ASPM is the Active State Power Management of PCI Express. It governs things like switching the PCIE link to a low-power mode whenever there is no data to transfer. It can be controlled by the ACPI firmware, or by the operating system.
When the system is booting up, the firmware initially controls "everything". As the kernel of an ACPI-aware operating system starts up, the firmware offers it a list of features the firmware can hand over to be controlled by the OS.
In your case, the firmware did not offer ASPM control to the OS, for reasons only the system/motherboard vendor's engineers might know for sure.
It might be because the hardware is not ASPM-capable, so there is actually nothing to control and the PCIe links are always fully powered when the system is running (this is probably the most common reason, at least on desktop systems). Or it might be because the firmware did not implement the necessary programming interface, although the hardware might be ASPM- capable. Or it might be because the hardware implementation has some quirk that makes it misbehave if an OS with no specific hardware knowledge attempts to control ASPM.
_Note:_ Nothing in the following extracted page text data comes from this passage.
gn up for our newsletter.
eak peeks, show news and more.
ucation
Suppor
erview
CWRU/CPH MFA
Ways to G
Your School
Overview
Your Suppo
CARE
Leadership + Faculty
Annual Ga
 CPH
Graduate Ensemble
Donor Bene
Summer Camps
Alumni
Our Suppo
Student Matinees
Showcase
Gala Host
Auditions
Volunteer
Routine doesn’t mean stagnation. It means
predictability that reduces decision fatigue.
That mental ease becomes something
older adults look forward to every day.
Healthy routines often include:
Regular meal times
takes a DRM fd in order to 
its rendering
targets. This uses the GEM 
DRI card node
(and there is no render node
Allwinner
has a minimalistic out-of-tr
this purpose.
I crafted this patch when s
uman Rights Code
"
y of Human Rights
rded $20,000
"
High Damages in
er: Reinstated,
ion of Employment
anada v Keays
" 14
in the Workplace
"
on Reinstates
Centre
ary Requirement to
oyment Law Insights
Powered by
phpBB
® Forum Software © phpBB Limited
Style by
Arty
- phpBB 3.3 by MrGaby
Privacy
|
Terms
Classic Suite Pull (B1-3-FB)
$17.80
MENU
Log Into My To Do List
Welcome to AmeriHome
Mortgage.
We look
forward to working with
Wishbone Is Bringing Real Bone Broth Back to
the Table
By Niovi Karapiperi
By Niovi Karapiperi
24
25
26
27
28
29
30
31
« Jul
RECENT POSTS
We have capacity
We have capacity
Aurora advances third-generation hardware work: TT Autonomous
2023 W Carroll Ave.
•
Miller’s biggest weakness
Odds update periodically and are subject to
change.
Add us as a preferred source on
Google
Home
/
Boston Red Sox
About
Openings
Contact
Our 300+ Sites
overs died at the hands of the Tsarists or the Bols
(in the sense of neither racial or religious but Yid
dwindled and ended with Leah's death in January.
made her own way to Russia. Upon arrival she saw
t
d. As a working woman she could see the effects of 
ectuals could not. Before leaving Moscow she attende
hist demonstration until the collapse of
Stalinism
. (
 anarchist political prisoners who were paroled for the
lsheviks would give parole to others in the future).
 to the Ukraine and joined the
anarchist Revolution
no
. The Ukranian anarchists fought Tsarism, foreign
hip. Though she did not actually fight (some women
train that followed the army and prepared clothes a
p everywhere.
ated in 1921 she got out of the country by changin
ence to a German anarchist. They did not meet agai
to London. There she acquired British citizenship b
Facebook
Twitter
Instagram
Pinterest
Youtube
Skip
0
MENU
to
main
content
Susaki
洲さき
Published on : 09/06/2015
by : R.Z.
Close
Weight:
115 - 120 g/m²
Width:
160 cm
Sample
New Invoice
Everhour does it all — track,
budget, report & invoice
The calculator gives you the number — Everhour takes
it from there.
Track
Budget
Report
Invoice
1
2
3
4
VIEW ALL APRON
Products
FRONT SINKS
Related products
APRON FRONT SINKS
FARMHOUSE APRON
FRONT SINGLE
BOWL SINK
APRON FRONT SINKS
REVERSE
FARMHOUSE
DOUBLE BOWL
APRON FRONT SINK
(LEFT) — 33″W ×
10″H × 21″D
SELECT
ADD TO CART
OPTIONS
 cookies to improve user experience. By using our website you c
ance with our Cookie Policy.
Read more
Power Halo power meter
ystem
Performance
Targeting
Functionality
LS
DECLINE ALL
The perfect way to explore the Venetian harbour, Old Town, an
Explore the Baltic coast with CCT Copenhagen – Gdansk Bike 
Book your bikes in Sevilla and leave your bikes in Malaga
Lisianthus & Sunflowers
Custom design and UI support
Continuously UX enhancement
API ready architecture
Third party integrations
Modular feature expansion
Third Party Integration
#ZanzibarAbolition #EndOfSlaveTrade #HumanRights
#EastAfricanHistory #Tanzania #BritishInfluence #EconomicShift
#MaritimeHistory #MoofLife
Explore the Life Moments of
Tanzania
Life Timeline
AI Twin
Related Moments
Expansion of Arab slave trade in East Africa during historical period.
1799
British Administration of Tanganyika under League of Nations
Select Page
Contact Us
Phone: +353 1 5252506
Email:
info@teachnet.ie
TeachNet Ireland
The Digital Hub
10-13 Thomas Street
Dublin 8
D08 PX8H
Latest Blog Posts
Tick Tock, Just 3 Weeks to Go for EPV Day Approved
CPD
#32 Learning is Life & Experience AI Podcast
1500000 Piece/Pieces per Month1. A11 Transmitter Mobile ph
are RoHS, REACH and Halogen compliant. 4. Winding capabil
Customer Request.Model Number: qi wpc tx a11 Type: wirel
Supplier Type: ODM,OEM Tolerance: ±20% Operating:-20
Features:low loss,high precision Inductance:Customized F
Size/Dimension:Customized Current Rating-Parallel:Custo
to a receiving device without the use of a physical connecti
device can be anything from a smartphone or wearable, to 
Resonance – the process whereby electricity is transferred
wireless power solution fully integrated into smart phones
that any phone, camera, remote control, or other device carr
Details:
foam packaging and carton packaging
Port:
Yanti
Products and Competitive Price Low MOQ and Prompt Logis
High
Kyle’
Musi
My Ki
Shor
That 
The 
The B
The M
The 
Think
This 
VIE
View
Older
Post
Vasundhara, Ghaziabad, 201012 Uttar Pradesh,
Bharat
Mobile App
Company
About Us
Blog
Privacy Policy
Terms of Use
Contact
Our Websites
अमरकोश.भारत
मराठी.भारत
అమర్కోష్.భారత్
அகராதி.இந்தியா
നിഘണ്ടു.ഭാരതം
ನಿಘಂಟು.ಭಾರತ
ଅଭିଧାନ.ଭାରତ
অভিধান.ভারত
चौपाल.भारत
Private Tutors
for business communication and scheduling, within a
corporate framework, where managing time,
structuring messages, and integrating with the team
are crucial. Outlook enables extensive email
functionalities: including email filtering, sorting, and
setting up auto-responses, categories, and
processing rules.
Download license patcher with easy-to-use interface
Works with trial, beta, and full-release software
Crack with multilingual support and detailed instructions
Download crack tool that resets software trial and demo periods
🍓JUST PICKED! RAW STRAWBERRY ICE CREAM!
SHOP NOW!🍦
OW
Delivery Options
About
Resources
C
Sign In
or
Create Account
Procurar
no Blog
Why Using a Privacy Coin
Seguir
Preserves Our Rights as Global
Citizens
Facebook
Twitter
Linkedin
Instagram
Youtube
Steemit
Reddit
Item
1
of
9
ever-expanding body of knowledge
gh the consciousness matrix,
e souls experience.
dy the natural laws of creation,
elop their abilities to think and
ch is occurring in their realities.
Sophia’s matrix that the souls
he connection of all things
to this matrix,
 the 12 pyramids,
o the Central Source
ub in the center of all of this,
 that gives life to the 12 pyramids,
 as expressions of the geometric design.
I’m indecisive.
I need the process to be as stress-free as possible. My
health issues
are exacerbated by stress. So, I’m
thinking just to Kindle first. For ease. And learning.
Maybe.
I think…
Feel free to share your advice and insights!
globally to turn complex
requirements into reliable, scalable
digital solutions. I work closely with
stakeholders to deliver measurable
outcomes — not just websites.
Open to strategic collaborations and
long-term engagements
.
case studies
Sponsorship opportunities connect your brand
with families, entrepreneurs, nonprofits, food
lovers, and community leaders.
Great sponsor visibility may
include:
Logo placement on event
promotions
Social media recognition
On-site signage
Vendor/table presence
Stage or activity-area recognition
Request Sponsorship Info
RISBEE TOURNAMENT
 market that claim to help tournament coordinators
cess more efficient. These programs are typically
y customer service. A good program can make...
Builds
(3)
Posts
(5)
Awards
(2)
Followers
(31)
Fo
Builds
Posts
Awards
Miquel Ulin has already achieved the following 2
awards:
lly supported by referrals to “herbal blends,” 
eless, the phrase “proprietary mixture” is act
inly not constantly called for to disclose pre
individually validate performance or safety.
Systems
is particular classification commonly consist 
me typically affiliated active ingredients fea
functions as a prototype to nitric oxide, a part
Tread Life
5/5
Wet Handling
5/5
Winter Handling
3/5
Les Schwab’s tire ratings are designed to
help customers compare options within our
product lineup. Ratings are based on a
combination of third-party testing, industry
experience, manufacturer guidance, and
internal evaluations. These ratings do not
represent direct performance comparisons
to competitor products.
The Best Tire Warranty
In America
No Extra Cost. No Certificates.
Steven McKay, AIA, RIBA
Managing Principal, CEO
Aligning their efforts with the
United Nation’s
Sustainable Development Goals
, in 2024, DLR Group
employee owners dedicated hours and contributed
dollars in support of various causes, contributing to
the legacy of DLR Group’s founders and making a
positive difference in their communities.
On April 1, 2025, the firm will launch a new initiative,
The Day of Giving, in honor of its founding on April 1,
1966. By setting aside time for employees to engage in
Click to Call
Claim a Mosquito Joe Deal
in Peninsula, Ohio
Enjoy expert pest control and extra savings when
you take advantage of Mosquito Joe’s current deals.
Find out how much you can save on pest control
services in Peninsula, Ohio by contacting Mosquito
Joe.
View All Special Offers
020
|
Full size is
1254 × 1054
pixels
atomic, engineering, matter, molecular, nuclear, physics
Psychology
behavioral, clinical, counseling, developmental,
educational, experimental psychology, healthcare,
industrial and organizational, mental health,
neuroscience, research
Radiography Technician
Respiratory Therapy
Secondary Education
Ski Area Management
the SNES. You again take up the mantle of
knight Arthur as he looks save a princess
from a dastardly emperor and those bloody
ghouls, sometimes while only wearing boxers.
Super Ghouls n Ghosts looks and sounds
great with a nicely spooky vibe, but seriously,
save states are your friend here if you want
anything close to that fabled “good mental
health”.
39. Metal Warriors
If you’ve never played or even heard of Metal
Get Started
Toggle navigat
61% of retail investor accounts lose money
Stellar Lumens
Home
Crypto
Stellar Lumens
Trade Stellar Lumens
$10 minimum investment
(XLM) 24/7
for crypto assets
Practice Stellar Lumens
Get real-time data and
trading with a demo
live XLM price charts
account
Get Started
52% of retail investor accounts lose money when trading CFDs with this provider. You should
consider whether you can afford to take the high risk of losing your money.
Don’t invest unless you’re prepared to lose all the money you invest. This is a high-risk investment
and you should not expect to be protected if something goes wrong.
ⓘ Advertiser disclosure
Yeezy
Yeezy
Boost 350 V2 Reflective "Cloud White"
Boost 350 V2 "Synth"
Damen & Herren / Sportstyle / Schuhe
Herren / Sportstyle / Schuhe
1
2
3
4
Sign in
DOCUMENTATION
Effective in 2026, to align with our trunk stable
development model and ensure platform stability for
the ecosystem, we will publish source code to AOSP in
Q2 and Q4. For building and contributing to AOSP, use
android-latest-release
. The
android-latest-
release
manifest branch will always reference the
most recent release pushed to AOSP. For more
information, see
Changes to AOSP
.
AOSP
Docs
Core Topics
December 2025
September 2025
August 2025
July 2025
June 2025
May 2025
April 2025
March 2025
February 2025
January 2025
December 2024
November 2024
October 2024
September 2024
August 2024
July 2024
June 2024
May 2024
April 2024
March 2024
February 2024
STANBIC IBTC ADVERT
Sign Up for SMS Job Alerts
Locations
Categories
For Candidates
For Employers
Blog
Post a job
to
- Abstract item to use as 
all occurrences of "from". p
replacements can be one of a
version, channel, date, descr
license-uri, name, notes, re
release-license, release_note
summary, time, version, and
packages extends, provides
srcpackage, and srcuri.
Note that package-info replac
So, the message is basically an informative one: the driver attempted to take control of the NIC's PCIe power management, and the OS told it "sorry, I don't have control of that feature myself so I cannot give it to you either". If the reason is that the hardware doesn't actually have ASPM capabilities, then you cannot really fix it, other than by replacing hardware if absolute maximum power saving is a critical requirement for you.
However, if the hardware is actually supposed to be ASPM-capable, then a firmware update ("BIOS update") might help.